* Task instructions *
Write out every line of the listing below verbatim, in the same order and with the same line breaks.

[Text extracted from each page]
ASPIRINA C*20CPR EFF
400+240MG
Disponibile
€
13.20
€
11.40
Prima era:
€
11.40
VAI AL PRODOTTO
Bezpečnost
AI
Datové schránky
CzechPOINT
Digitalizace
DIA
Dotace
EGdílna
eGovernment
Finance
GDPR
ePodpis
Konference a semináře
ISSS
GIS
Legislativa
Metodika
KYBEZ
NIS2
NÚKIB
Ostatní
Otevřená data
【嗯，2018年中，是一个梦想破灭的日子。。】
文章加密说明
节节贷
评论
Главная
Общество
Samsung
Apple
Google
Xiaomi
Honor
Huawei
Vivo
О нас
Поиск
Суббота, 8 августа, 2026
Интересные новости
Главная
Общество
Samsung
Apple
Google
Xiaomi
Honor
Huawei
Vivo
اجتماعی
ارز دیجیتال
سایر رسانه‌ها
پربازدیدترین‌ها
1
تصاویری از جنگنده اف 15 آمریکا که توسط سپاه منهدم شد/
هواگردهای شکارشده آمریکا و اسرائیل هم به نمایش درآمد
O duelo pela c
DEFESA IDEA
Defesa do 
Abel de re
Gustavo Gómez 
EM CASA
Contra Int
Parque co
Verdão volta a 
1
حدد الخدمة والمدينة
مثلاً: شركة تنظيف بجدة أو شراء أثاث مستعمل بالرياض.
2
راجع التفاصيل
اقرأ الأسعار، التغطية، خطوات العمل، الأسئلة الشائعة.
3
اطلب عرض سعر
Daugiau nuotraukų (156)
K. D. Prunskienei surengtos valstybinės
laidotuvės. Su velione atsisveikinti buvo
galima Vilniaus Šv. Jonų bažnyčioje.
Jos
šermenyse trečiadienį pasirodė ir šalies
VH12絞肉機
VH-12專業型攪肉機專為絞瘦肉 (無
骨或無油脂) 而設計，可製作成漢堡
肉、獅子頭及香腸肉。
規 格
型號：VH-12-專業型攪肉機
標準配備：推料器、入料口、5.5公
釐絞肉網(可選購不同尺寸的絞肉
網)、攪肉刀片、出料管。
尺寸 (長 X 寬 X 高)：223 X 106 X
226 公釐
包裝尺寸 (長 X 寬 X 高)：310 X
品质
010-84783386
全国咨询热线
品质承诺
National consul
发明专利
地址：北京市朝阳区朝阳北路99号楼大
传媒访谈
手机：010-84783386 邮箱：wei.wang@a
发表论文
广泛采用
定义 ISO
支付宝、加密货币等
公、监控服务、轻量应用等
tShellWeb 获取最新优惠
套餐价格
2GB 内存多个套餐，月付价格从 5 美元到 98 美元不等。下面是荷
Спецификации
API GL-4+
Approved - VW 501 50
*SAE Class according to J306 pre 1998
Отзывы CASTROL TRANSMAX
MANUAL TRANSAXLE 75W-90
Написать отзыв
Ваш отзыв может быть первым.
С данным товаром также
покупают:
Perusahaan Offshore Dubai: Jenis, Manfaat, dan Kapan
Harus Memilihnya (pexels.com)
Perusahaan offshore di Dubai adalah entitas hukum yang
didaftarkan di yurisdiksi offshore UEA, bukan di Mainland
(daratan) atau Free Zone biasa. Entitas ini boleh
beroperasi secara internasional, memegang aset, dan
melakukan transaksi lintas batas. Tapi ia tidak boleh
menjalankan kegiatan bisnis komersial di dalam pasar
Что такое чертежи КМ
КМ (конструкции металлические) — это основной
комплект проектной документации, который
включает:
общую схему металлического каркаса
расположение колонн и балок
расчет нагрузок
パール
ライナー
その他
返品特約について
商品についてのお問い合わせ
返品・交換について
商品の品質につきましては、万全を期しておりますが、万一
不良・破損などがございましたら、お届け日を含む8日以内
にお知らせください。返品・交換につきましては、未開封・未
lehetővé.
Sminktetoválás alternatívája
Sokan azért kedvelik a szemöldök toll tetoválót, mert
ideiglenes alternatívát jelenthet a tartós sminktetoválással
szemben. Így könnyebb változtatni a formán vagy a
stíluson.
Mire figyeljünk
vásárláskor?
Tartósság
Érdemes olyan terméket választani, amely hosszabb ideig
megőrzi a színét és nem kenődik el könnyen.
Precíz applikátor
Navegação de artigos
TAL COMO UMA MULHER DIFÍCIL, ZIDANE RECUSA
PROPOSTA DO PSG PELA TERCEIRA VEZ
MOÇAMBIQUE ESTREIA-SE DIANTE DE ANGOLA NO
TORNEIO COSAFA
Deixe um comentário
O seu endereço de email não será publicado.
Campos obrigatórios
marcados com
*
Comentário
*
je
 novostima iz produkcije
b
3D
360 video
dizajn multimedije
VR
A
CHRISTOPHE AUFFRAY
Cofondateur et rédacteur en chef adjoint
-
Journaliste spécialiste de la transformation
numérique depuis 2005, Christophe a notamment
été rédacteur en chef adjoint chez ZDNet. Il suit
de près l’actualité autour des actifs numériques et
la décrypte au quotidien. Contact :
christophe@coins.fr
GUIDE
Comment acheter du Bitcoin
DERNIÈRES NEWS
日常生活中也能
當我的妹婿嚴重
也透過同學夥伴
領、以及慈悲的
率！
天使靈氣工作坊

* Answer to this exercise *
ASPIRINA C*20CPR EFF
400+240MG
Disponibile
€
13.20
€
11.40
Prima era:
€
11.40
VAI AL PRODOTTO
Bezpečnost
AI
Datové schránky
CzechPOINT
Digitalizace
DIA
Dotace
EGdílna
eGovernment
Finance
GDPR
ePodpis
Konference a semináře
ISSS
GIS
Legislativa
Metodika
KYBEZ
NIS2
NÚKIB
Ostatní
Otevřená data
【嗯，2018年中，是一个梦想破灭的日子。。】
文章加密说明
节节贷
评论
Главная
Общество
Samsung
Apple
Google
Xiaomi
Honor
Huawei
Vivo
О нас
Поиск
Суббота, 8 августа, 2026
Интересные новости
Главная
Общество
Samsung
Apple
Google
Xiaomi
Honor
Huawei
Vivo
اجتماعی
ارز دیجیتال
سایر رسانه‌ها
پربازدیدترین‌ها
1
تصاویری از جنگنده اف 15 آمریکا که توسط سپاه منهدم شد/
هواگردهای شکارشده آمریکا و اسرائیل هم به نمایش درآمد
O duelo pela c
DEFESA IDEA
Defesa do 
Abel de re
Gustavo Gómez 
EM CASA
Contra Int
Parque co
Verdão volta a 
1
حدد الخدمة والمدينة
مثلاً: شركة تنظيف بجدة أو شراء أثاث مستعمل بالرياض.
2
راجع التفاصيل
اقرأ الأسعار، التغطية، خطوات العمل، الأسئلة الشائعة.
3
اطلب عرض سعر
Daugiau nuotraukų (156)
K. D. Prunskienei surengtos valstybinės
laidotuvės. Su velione atsisveikinti buvo
galima Vilniaus Šv. Jonų bažnyčioje.
Jos
šermenyse trečiadienį pasirodė ir šalies
VH12絞肉機
VH-12專業型攪肉機專為絞瘦肉 (無
骨或無油脂) 而設計，可製作成漢堡
肉、獅子頭及香腸肉。
規 格
型號：VH-12-專業型攪肉機
標準配備：推料器、入料口、5.5公
釐絞肉網(可選購不同尺寸的絞肉
網)、攪肉刀片、出料管。
尺寸 (長 X 寬 X 高)：223 X 106 X
226 公釐
包裝尺寸 (長 X 寬 X 高)：310 X
品质
010-84783386
全国咨询热线
品质承诺
National consul
发明专利
地址：北京市朝阳区朝阳北路99号楼大
传媒访谈
手机：010-84783386 邮箱：wei.wang@a
发表论文
广泛采用
定义 ISO
支付宝、加密货币等
公、监控服务、轻量应用等
tShellWeb 获取最新优惠
套餐价格
2GB 内存多个套餐，月付价格从 5 美元到 98 美元不等。下面是荷
Спецификации
API GL-4+
Approved - VW 501 50
*SAE Class according to J306 pre 1998
Отзывы CASTROL TRANSMAX
MANUAL TRANSAXLE 75W-90
Написать отзыв
Ваш отзыв может быть первым.
С данным товаром также
покупают:
Perusahaan Offshore Dubai: Jenis, Manfaat, dan Kapan
Harus Memilihnya (pexels.com)
Perusahaan offshore di Dubai adalah entitas hukum yang
didaftarkan di yurisdiksi offshore UEA, bukan di Mainland
(daratan) atau Free Zone biasa. Entitas ini boleh
beroperasi secara internasional, memegang aset, dan
melakukan transaksi lintas batas. Tapi ia tidak boleh
menjalankan kegiatan bisnis komersial di dalam pasar
Что такое чертежи КМ
КМ (конструкции металлические) — это основной
комплект проектной документации, который
включает:
общую схему металлического каркаса
расположение колонн и балок
расчет нагрузок
パール
ライナー
その他
返品特約について
商品についてのお問い合わせ
返品・交換について
商品の品質につきましては、万全を期しておりますが、万一
不良・破損などがございましたら、お届け日を含む8日以内
にお知らせください。返品・交換につきましては、未開封・未
lehetővé.
Sminktetoválás alternatívája
Sokan azért kedvelik a szemöldök toll tetoválót, mert
ideiglenes alternatívát jelenthet a tartós sminktetoválással
szemben. Így könnyebb változtatni a formán vagy a
stíluson.
Mire figyeljünk
vásárláskor?
Tartósság
Érdemes olyan terméket választani, amely hosszabb ideig
megőrzi a színét és nem kenődik el könnyen.
Precíz applikátor
Navegação de artigos
TAL COMO UMA MULHER DIFÍCIL, ZIDANE RECUSA
PROPOSTA DO PSG PELA TERCEIRA VEZ
MOÇAMBIQUE ESTREIA-SE DIANTE DE ANGOLA NO
TORNEIO COSAFA
Deixe um comentário
O seu endereço de email não será publicado.
Campos obrigatórios
marcados com
*
Comentário
*
je
 novostima iz produkcije
b
3D
360 video
dizajn multimedije
VR
A
CHRISTOPHE AUFFRAY
Cofondateur et rédacteur en chef adjoint
-
Journaliste spécialiste de la transformation
numérique depuis 2005, Christophe a notamment
été rédacteur en chef adjoint chez ZDNet. Il suit
de près l’actualité autour des actifs numériques et
la décrypte au quotidien. Contact :
christophe@coins.fr
GUIDE
Comment acheter du Bitcoin
DERNIÈRES NEWS
日常生活中也能
當我的妹婿嚴重
也透過同學夥伴
領、以及慈悲的
率！
天使靈氣工作坊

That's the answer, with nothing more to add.